» Work task:
Pick out every line in the records below that contains the string "Lazada", and copy each of those lines. Case counts.
[Data for processing — start]
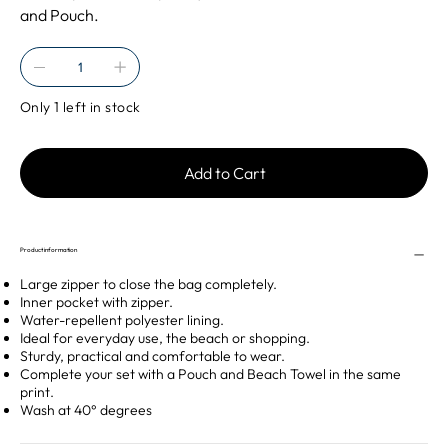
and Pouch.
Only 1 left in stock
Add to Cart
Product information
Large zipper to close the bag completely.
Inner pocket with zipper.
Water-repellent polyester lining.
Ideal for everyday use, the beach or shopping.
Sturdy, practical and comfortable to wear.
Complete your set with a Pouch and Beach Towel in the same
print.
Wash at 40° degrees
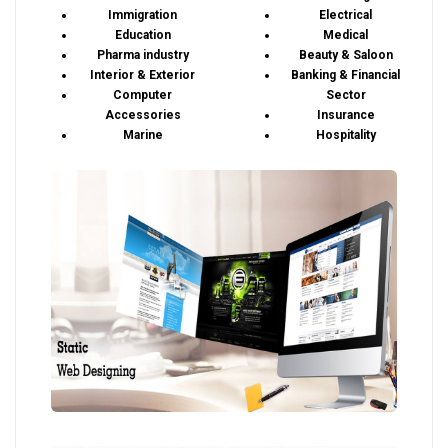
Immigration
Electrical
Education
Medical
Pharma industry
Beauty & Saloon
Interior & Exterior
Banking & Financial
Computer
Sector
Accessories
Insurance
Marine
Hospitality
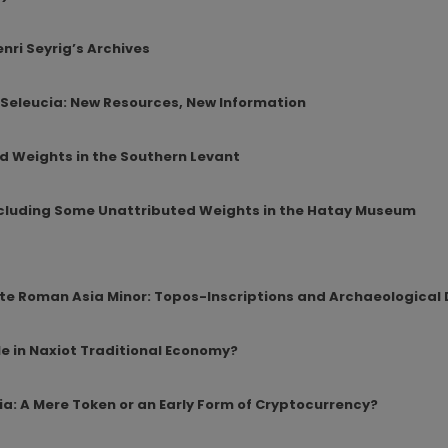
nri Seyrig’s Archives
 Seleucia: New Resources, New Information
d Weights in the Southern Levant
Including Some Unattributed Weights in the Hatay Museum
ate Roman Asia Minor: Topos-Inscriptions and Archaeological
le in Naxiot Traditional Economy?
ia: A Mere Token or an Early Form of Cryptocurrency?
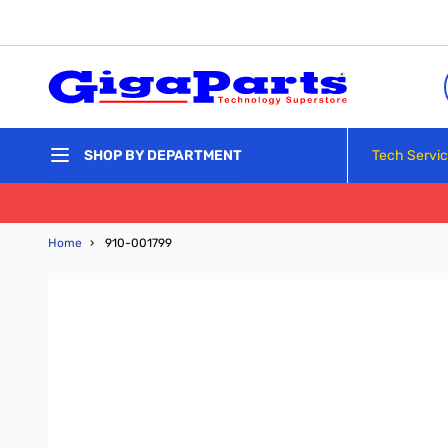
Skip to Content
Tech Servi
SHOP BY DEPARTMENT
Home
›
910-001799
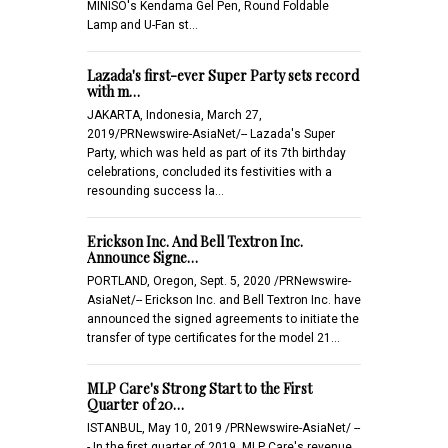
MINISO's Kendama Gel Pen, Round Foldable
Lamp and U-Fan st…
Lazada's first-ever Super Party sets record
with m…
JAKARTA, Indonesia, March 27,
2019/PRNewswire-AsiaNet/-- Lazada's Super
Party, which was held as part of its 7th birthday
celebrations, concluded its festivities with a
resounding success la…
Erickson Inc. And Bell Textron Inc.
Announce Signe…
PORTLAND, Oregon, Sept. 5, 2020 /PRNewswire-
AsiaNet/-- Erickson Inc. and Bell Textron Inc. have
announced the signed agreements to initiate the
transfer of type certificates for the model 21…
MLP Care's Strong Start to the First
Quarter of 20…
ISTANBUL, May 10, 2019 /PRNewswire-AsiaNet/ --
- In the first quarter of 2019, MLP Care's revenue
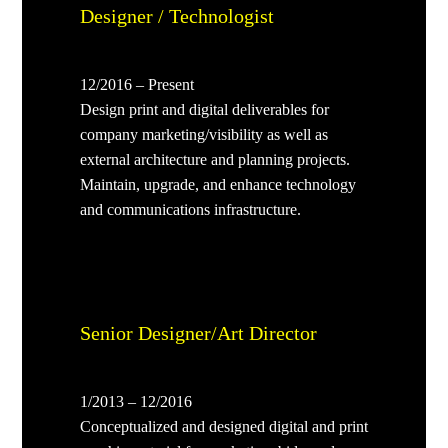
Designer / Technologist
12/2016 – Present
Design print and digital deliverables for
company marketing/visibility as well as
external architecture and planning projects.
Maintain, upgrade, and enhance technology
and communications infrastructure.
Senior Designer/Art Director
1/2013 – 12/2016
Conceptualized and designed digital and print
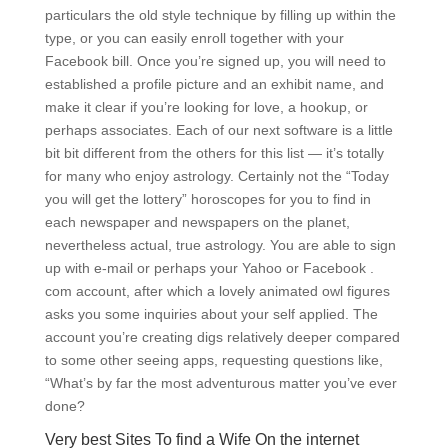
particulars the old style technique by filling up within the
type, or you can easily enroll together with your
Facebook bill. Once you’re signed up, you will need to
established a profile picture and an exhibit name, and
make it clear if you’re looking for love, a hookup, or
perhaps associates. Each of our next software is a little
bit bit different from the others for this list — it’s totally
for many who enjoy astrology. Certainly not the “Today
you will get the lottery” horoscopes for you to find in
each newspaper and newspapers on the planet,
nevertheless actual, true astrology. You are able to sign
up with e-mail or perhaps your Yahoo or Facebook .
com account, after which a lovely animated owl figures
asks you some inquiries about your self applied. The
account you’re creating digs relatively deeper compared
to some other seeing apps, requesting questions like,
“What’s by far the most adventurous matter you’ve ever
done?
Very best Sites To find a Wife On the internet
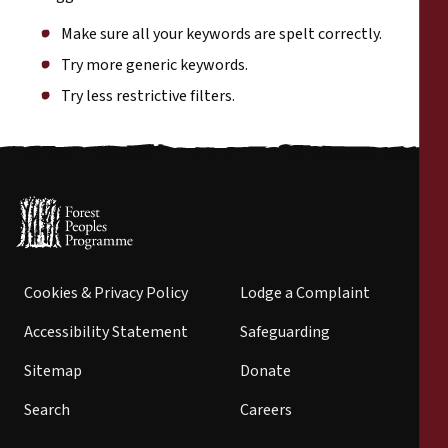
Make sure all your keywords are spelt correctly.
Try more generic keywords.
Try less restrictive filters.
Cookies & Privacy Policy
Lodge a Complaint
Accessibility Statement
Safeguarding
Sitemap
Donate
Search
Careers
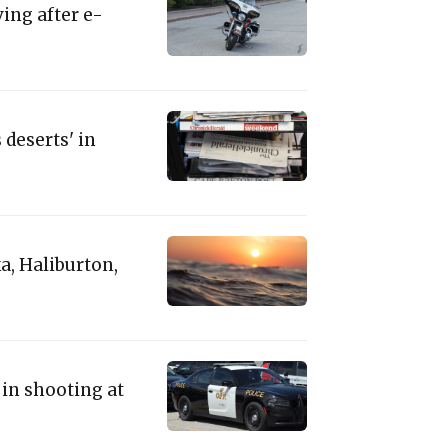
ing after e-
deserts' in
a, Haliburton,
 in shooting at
[Data for processing — finish]
» Exercise solution:
Lazada's first-ever Super Party sets record
2019/PRNewswire-AsiaNet/-- Lazada's Super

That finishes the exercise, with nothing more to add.